TASK INPUTS Start Marker

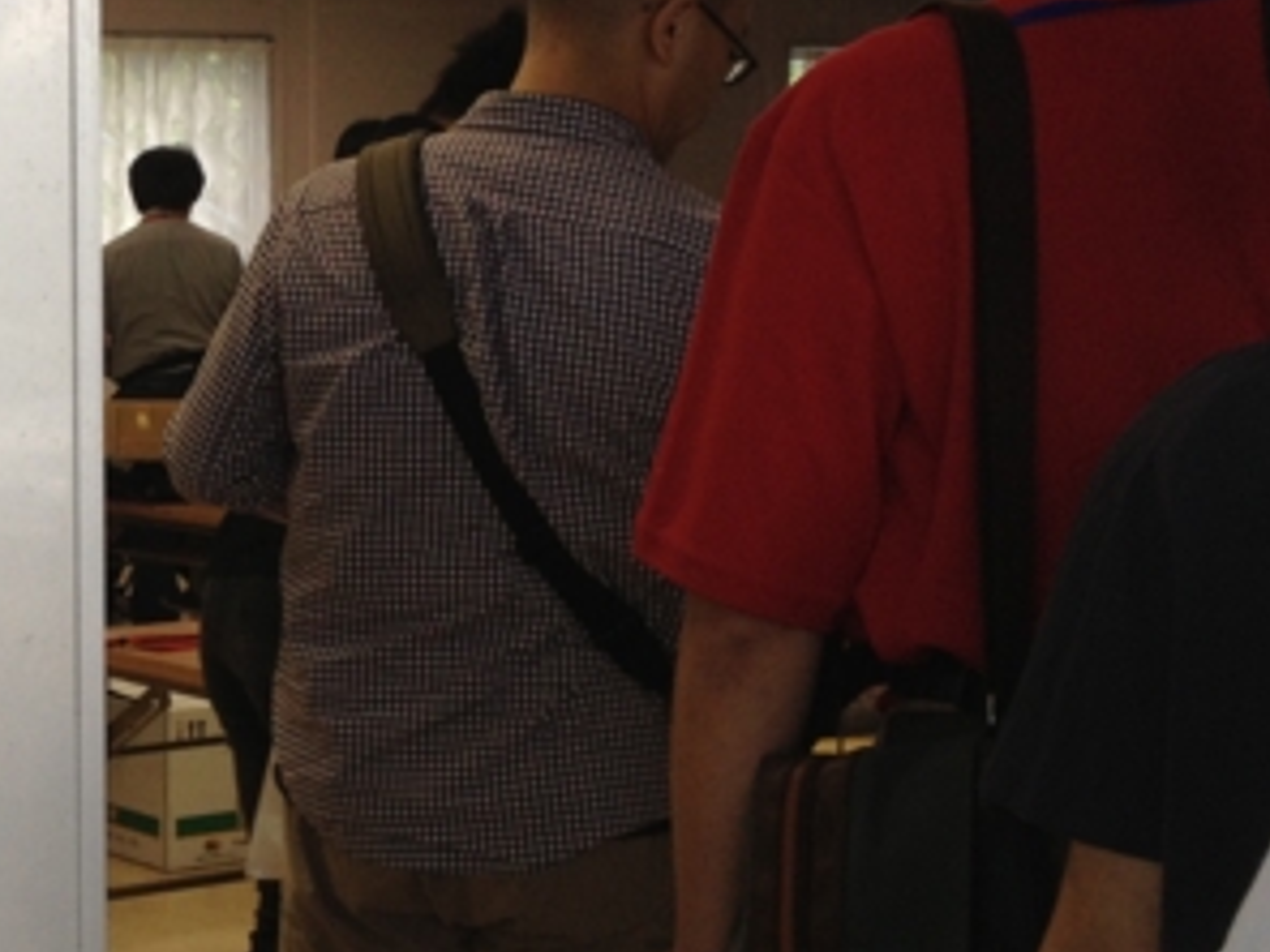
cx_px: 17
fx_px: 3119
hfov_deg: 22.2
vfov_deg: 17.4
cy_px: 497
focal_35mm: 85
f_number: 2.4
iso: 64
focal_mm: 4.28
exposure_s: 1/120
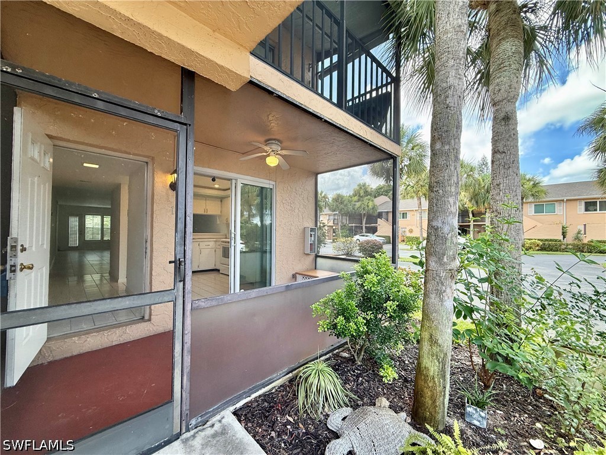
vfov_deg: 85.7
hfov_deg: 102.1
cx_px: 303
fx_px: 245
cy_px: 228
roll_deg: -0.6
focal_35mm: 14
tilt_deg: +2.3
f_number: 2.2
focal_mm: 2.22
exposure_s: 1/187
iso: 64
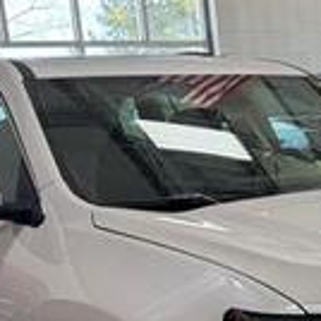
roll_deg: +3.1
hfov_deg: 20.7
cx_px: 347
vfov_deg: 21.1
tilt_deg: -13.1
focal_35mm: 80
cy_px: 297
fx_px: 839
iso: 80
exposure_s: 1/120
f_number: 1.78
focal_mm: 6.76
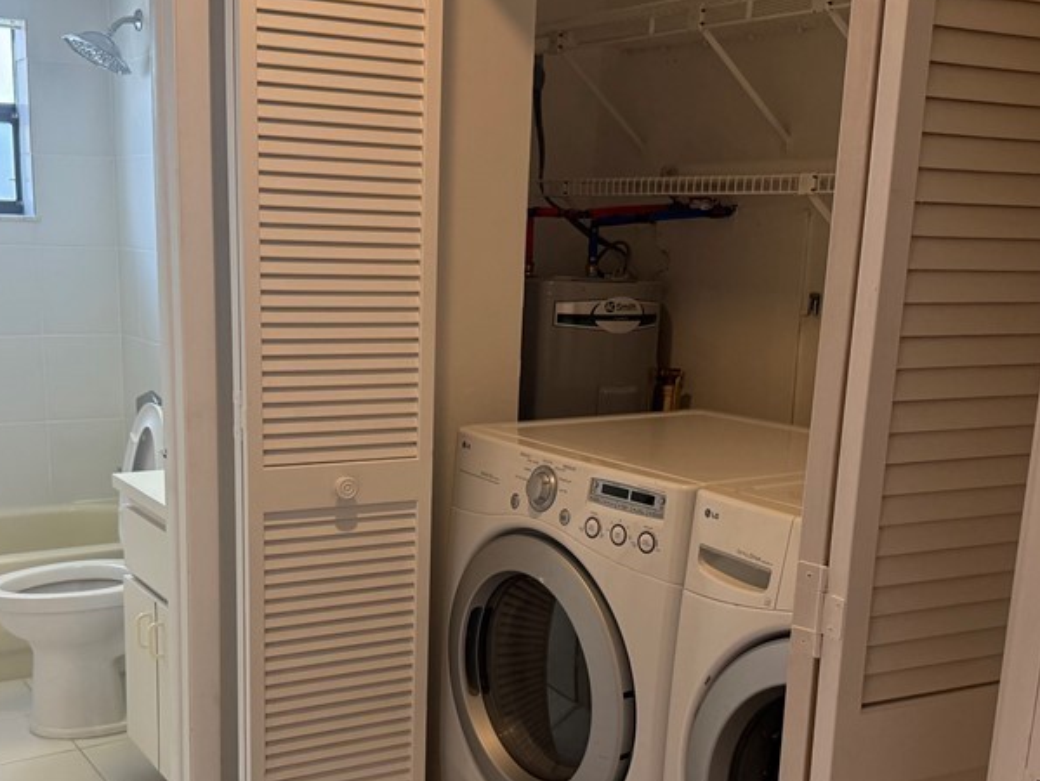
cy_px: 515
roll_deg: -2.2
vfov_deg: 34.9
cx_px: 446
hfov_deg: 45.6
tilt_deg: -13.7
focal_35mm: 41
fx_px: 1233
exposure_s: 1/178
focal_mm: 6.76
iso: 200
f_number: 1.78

TASK INPUTS End Marker
TASK INPUTS Start Marker

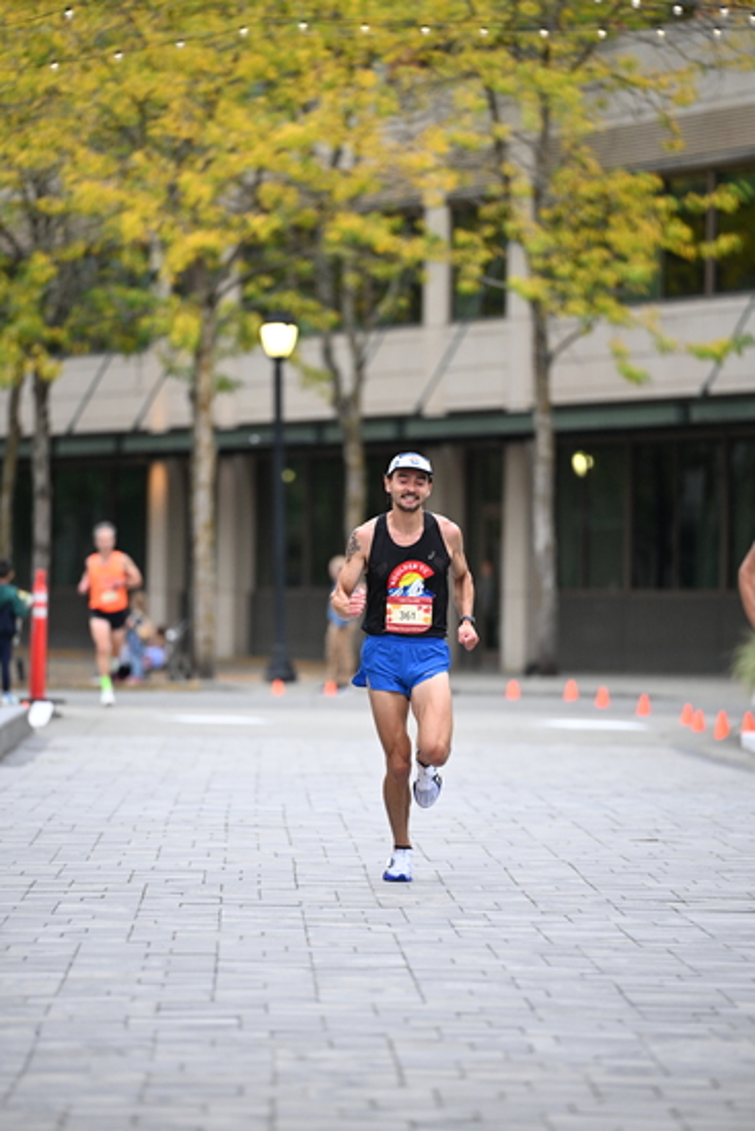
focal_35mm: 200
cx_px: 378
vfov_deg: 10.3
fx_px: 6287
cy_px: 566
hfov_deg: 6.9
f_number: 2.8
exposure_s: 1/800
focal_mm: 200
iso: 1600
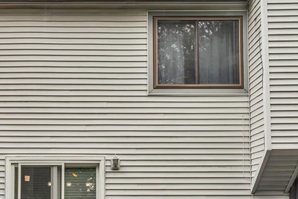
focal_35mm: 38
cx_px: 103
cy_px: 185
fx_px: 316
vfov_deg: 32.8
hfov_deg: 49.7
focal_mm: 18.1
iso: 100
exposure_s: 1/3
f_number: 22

TASK INPUTS End Marker

▸ **REQUEST**
All that is wanted is the lines above between the one containing "hfov_deg: 6.9" and the one containing "f_number: 22", inclusive, restated word for word, with pictures omitted.

▸ **FINISHED TASK**
hfov_deg: 6.9
f_number: 2.8
exposure_s: 1/800
focal_mm: 200
iso: 1600
focal_35mm: 38
cx_px: 103
cy_px: 185
fx_px: 316
vfov_deg: 32.8
hfov_deg: 49.7
focal_mm: 18.1
iso: 100
exposure_s: 1/3
f_number: 22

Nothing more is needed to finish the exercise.